"Hey Doc, les études médicales sont-elles vraiment sexistes ?". Voici le slogan choc d'une vaste enquête nationale -la première du genre- sur le sexisme dans les études en médecine lancée par l'Intersyndicat national des internes (ISNI) dont les résultats seront dévoilés ce vendredi 17 novembre. Alors, les carabins (sobriquet que l'on donne aux étudiant(e)s en médecine) sont-ils impacté(e)s par le sexisme ? "Oui", assure Marie, 29 ans, qui a terminé son internat en médecine générale à Paris il y a un an. Ses dix années d'étude lui ont fait côtoyé le sexisme quotidiennement, surtout à l'hôpital. À tel point qu'à l'époque, elle pensait que cela faisait partie de la tradition, que c'était "normal". Mais avec le recul, la jeune médecin a largement revu son diagnostic. Elle nous livre son témoignage.
"J'ai entendu des propos et vu des attitudes sexistes tout au long de mes études de médecine. Quand j'ai commencé mon internat, j'ai eu l'occasion de faire un stage en pédiatrie. Dans le service, nous étions trois filles et trois garçons. Il y avait un médecin- un homme- qui favorisait clairement les garçons. Il leur montrait des cas intéressants, tandis que nous, les filles, avions droit à la pédiatrie de base, aux consultations classiques. Dès qu'il y avait un cas qui sortait de l'ordinaire ou un acte technique à réaliser, nous n'étions pas sollicitées en premier lieu. J'ai aussi eu droit à beaucoup de remarques du style : 'Tu ne peux pas être à 100% dans ton travail car tu dois aussi gérer la maison, et puis après tu vas avoir une famille, tu vas faire des enfants etc'.

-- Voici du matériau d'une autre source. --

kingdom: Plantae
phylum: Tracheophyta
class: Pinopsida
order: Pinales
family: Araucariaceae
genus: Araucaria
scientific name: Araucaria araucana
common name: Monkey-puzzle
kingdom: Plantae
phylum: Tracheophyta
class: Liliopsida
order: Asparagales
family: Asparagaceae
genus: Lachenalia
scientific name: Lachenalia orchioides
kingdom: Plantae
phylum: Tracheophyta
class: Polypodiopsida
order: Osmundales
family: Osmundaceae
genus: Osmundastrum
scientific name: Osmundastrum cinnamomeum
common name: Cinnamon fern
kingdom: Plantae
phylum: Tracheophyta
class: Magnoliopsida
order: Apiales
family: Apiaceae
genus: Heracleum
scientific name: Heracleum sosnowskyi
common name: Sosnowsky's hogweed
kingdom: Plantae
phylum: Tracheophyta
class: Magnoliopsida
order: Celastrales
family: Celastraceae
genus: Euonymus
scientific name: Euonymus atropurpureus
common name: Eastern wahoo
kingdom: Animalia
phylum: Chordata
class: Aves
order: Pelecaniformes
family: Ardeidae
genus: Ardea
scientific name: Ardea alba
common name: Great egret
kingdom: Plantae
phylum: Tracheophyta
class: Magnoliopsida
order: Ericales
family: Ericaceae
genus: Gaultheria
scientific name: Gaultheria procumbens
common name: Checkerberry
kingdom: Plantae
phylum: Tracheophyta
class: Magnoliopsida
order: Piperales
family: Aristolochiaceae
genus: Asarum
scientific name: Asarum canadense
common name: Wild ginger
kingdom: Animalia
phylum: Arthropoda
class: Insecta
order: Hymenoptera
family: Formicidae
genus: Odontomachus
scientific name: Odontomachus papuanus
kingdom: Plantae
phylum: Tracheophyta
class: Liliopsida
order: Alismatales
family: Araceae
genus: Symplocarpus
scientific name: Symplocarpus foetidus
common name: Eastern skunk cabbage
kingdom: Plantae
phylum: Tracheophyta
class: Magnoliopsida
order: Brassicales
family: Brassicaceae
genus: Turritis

Mes chefs de service me présentaient souvent aux patients comme le 'joli médecin' ou 'la jolie jeune femme'. C'était constamment des remarques sur mon physique, toujours en lien avec le fait que je sois une femme. Par exemple, je porte très souvent du rouge à lèvres : quand j'en mettais pour aller travailler, je me prenais des remarques à ce sujet toute la journée. Quand je n'en mettais pas, j'avais le droit à des réflexions du type 'Tiens, aujourd'hui tu n'en as pas mis !'. À force, c'était vraiment fatigant. Mais c'était tellement répandu, qu'à l'époque, je n'y faisais pas plus attention que ça. Je me disais que c'était la tradition, 'l'humour médecine'.
Quand j'étais interne, il était courant que les patients ne me prennent pas au sérieux non plus. Dans mon milieu, on fait plus facilement confiance à un homme. Je ne compte plus le nombre de fois où, à la fin de la consultation, mes patients m'ont demandé, 'Quand est-ce que je vais voir le médecin ?'. Dans ces cas là, vous avez envie de répondre : 'Et bien, ça fait une demi-heure que je vous parle là, et oui, je suis bien médecin'. Parfois, les patients se permettent aussi de faire des remarques sur notre physique. Certains sont même allés jusqu'à me demander mon numéro ou à m'envoyer une invitation Facebook à peine la consultation terminée.
Récemment, j'ai assisté à une réunion de service. Nous parlions du harcèlement de rue. Un des médecins a pris la parole et a dit : 'Si maintenant on ne peut même plus siffler une femme dans la rue...' Et il a ajouté : 'Quand j'arrive le matin ici, je vous trouve toutes jolies, donc c'est normal que je vous le dise. Là, une femme médecin plus âgée a réagi en disant qu'en fait non, ça n'avait rien de normal. C'est déplorable, quand on sait que ce médecin-qui appartient à une autre génération- peut recevoir des patientes éventuellement victimes d'agressions sexuelles ou de violences... Et puis parfois, ça peut aller jusqu'au harcèlement sexuel. Personnellement, ça ne m'est jamais arrivée, mais je me souviens d'un médecin qui tentait systématiquement des approches en insistant énormément dès que des femmes stagiaires arrivaient dans le service.
Tout le monde à l'hôpital était conscient de ces écarts, que ce soit les remarques sexistes ou le comportement de certains médecins vis-à-vis de nous. Mais peu d'entre nous réagissait, moi y compris. Je ne me suis jamais vraiment offusquée de ce que j'entendais ou des remarques qu'on me faisait. Mais c'était il y a presque dix ans. J'étais plus jeune, moins expérimentée, je ne m'en rendais certainement pas bien compte non plus. Aujourd'hui, le problème est bien plus médiatisé, c'est devenu plus facile d'en parler. Aujourd'hui, je ne me laisserai plus faire."